The SCM folks, especially the manager of demand planning, are thrilled. In four weeks she has been able to have a CPE executing at the family level and eliminated all of the uncertainty associated with product-level demand estimates.
One minor disappointment was the reduction of the solve time when transitioning to family. The family model only ran 10% faster than the product level model. The IT folks suggested running 5 different models overnight, the results were ready for the planner in the morning. Therefore, the time to finish the question was never pursued.
The question about analyzing the probable workloads on the OAK tool remained critical. This directly depended on having a range of estimated sales of Red T-shirts and later the new product Red top buttons – probabilistic forecasting.
Since SCM was now operating at the family level, they said they were not able to directly address this question. However, the improved accuracy of the central plan (since it was not operating at the family level) offset this need. However, the VP of manufacturing technology and the director of manufacturing knew it was a critical question that needed to be addressed. They assigned it to the old guy who it turns out started at the firm with the VP of manufacturing technology. He had an old friend in demand management, and they created a series of demand estimates at the product level to help address this question. An example of community intelligence.
As a result of the success of moving from product to family in SCM the manager of demand planning was promoted to SCM director, and the elimination of uncertainty was heralded wide and far.
Of course, if you have been paying attention, the use of uncertain product-level demand estimates simply moved from the demand statement to a back level communication in an Excel file from SCM to the factory planner to the old guy.
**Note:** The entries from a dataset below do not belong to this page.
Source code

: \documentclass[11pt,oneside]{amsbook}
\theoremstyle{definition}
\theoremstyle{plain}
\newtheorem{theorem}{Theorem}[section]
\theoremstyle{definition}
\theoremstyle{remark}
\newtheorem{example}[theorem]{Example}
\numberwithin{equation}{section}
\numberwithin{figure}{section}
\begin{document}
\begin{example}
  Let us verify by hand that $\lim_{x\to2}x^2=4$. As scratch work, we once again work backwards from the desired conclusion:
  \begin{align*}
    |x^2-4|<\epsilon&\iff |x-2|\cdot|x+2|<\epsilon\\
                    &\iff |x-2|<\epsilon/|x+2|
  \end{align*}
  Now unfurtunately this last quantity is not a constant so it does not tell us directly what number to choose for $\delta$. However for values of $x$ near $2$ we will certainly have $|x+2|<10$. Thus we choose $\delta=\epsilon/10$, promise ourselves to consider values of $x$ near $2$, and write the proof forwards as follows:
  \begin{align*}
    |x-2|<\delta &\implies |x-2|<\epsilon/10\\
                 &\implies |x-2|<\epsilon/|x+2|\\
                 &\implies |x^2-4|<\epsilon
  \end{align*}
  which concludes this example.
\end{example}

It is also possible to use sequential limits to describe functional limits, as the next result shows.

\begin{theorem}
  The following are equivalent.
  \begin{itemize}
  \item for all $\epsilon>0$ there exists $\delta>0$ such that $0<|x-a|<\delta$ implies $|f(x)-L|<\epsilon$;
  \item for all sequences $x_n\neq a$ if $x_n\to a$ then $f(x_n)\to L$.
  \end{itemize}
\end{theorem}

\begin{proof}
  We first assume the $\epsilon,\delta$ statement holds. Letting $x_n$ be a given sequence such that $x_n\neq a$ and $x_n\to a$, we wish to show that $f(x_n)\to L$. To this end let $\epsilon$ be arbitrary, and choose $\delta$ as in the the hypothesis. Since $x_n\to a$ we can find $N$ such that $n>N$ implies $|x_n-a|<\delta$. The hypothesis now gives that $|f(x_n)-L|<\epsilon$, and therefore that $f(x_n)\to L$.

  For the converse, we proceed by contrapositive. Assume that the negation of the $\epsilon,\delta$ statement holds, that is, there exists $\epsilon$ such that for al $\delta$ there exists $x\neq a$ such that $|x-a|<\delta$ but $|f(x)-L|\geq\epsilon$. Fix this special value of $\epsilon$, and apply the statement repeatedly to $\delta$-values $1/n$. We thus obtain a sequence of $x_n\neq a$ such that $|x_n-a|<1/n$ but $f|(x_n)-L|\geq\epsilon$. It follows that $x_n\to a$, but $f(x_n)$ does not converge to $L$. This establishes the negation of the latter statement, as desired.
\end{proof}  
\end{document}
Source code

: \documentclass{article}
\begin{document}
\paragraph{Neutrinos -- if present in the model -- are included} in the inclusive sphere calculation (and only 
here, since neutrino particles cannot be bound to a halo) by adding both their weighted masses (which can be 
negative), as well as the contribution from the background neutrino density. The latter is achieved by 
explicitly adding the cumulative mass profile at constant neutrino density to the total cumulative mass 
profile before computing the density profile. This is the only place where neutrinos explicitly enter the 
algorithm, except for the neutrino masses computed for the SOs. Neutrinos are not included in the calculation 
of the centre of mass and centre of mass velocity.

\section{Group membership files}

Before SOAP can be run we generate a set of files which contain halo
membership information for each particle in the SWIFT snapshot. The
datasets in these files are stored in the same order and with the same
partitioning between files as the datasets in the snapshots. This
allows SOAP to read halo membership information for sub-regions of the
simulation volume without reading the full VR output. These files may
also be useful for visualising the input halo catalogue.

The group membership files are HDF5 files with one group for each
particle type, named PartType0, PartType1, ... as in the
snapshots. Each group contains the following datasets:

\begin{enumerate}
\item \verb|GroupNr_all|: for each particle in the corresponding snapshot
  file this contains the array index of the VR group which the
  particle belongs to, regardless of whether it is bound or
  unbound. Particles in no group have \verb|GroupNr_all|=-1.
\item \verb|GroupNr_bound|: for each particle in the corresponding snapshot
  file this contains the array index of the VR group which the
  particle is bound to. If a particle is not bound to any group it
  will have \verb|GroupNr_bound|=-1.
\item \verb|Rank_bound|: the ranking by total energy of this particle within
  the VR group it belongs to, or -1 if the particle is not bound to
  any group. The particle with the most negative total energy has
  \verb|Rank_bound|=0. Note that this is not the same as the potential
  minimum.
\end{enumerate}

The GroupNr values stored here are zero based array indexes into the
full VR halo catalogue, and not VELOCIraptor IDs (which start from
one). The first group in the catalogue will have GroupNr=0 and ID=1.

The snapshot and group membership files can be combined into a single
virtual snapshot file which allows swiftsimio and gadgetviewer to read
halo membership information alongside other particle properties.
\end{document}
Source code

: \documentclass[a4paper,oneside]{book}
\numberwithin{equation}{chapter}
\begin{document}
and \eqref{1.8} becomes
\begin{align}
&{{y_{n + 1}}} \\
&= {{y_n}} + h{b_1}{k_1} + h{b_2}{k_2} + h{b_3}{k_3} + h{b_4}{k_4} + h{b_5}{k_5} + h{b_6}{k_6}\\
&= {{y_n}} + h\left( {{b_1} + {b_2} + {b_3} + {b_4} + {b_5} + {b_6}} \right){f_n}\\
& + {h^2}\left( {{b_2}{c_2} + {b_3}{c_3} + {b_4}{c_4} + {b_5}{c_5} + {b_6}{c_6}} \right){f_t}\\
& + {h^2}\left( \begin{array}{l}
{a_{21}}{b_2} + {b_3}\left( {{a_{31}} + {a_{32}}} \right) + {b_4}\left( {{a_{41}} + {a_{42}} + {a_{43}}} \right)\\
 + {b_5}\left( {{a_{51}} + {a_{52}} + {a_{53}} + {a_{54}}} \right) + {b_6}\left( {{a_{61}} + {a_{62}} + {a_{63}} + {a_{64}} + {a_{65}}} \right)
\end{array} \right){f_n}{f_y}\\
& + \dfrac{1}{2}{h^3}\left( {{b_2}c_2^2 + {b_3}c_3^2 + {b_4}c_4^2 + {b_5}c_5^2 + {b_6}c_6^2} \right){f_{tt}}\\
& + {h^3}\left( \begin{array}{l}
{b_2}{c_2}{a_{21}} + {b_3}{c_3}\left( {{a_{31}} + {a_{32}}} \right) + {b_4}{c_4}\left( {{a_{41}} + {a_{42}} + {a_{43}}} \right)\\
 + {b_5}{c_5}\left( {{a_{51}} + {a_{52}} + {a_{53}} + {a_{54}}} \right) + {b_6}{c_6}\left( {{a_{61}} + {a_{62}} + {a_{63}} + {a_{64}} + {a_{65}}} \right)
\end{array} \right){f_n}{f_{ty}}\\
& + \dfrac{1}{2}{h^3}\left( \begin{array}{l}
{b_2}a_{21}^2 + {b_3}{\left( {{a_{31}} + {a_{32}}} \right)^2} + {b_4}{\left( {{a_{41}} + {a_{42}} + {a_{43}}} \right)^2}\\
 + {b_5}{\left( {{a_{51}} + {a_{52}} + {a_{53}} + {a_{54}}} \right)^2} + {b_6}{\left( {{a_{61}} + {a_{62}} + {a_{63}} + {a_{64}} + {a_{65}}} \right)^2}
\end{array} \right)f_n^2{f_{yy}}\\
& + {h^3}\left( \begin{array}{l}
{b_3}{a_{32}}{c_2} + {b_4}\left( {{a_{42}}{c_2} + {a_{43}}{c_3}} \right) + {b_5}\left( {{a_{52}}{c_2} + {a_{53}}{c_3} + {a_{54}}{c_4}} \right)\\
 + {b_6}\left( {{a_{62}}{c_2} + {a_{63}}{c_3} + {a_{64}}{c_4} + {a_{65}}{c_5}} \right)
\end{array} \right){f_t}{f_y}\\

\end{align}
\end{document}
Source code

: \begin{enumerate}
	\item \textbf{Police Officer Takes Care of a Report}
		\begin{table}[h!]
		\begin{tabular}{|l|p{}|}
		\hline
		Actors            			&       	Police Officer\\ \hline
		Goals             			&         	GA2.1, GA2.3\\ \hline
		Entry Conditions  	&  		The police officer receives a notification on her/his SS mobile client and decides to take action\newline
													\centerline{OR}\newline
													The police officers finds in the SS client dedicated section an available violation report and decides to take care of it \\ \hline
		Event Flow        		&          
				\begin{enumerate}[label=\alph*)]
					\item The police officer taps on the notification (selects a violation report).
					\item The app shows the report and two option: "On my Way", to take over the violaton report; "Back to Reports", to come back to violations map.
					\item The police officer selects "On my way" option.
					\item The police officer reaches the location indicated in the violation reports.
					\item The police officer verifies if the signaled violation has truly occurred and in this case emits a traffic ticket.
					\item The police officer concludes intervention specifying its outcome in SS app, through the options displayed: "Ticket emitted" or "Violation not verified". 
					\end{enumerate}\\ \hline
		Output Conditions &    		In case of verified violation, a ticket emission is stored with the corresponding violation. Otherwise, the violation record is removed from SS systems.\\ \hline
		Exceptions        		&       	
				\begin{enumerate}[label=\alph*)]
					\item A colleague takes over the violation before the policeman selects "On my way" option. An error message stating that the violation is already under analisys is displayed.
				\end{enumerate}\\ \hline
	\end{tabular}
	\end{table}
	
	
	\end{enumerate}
The old guy had automated and extended the logic to estimate family level parameters which read in the Excel and posted family level production specifications to the official table that personalized the CPE.
The failure to see a substantial improvement in the performance of the solve time of the CPE was never determined. However, the addition of lot sizing and binaries (to insure for any given time bucket only T-shirts or button-ups were made, but not both) dramatically increased solve time.
Of course, after a reasonable period of time elapsed, a new Elixir appeared (perhaps demand priorities or too much variation in the build process between products in a family) that required planning at the product level.
The old guy simply kept notes for his memoirs and went golfing until the next Elixir appeared.